> (a) there’s no difference between test-first and test-after but (b) interleaving short bursts of coding and testing is more effective than working in longer iterations
I'm glad you quoted this study because it's a perfect example of a conclusion that should have been the starting point of a more interesting experiment. Interleaving code and test is known to be the most impactful factor. TDD and TRL don't differ in any of the ways that account for the vast majority of defects. Therefore of course the difference should be small, and of course shorter iterations should be better.
[1] https://www.slideshare.net/AnnMarieNeufelder/the-top-ten-thi...
The key takeaway is to evaluate everything in terms of sensitivity because it gives you design insight.
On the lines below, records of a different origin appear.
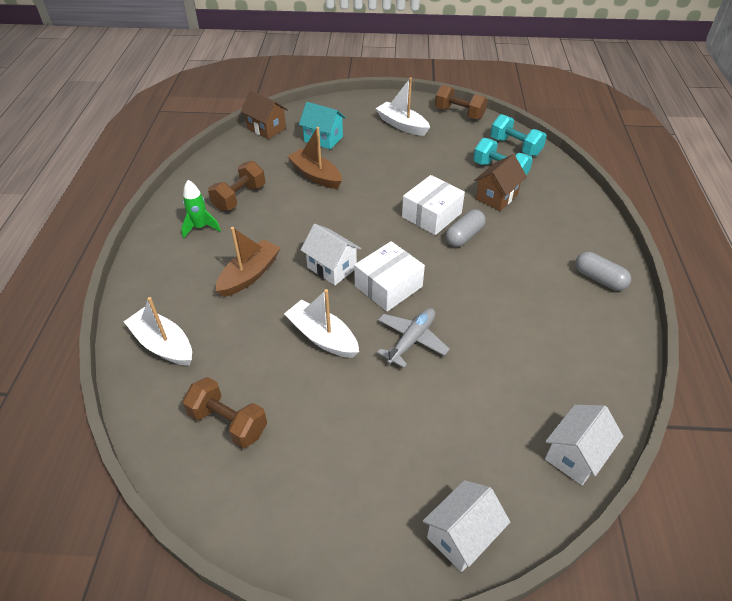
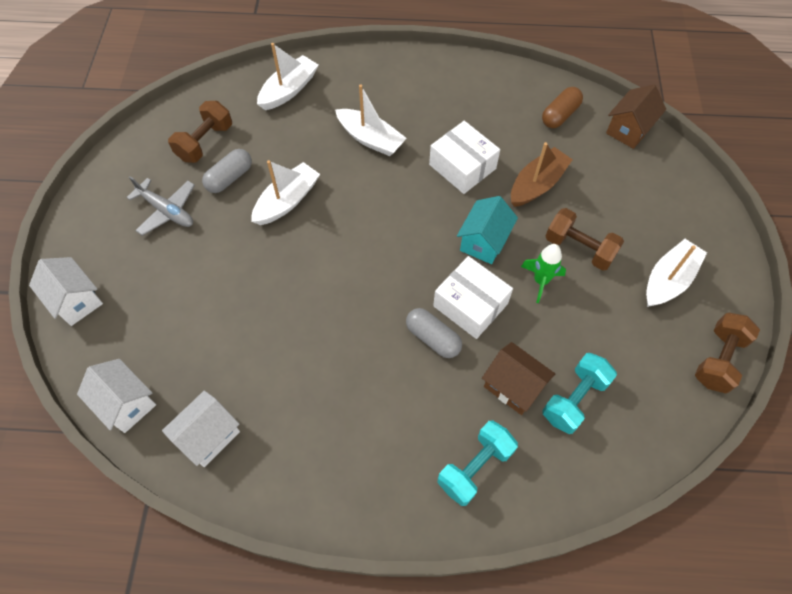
camera: 90 degrees right, 15 degrees up
green rocket [181,180,221,238] -> green rocket moved to [521,244,566,303]
brown dumbbell [208,161,265,211] -> brown dumbbell moved to [546,208,624,271]
brown boat [216,227,280,297] -> white boat [335,85,407,156]
turquoise house [299,102,346,149] -> turquoise house moved to [457,196,518,264]
white house [301,224,361,285] -> white house moved to [162,391,240,467]
white box [354,241,425,312] -> white box moved to [429,121,500,194]
grey plane [377,308,450,368] -> grey plane moved to [126,176,195,236]
turquoise dumbbell [490,114,547,156] -> turquoise dumbbell moved to [437,421,518,506]
grey capsule [575,252,631,291] -> grey capsule moved to [202,149,252,193]
none -> brown capsule [542,87,583,128]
The above quoted study identifies one insensitive factor (order) and one sensitive factor (iteration length) of interleaving test and code. Now you can choose, modify, or design any test method as long as you do short interleaving. The order is something you don't have to worry about. If the research doesn't reveal anything about the sensitivity, don't worry about it until someone figures it out, your beliefs are probably wrong and inconsequential anyway.
The default, intuitive approach is to write a whole bunch of code and then test it. When people start doing TDD, they struggle with only making enough changes to the code to pass the test. But it helps a lot that the test suite tells them when to switch from writing code (which they prefer) back to writing tests (which they don't prefer) by passing.
Then we discover that the main reason TDD works is that it gets you to interleave coding and testing in small batches, and it works just as well to reverse the order of the batches but keep them small.
And then, somehow, knowing why TDD works (better than what people do by default) gets translated into "TDD doesn't work" (better than something that's carefully controlled to be exactly the same, except for the part that gets people to do the rest of it). And most of the people who hear that go back to writing a whole bunch of code and then testing it.
Because the real world doesn't control all the variables, so we often have to think about factors that the rigorous research is silent on because they can help or hinder us in achieving what the research says matters.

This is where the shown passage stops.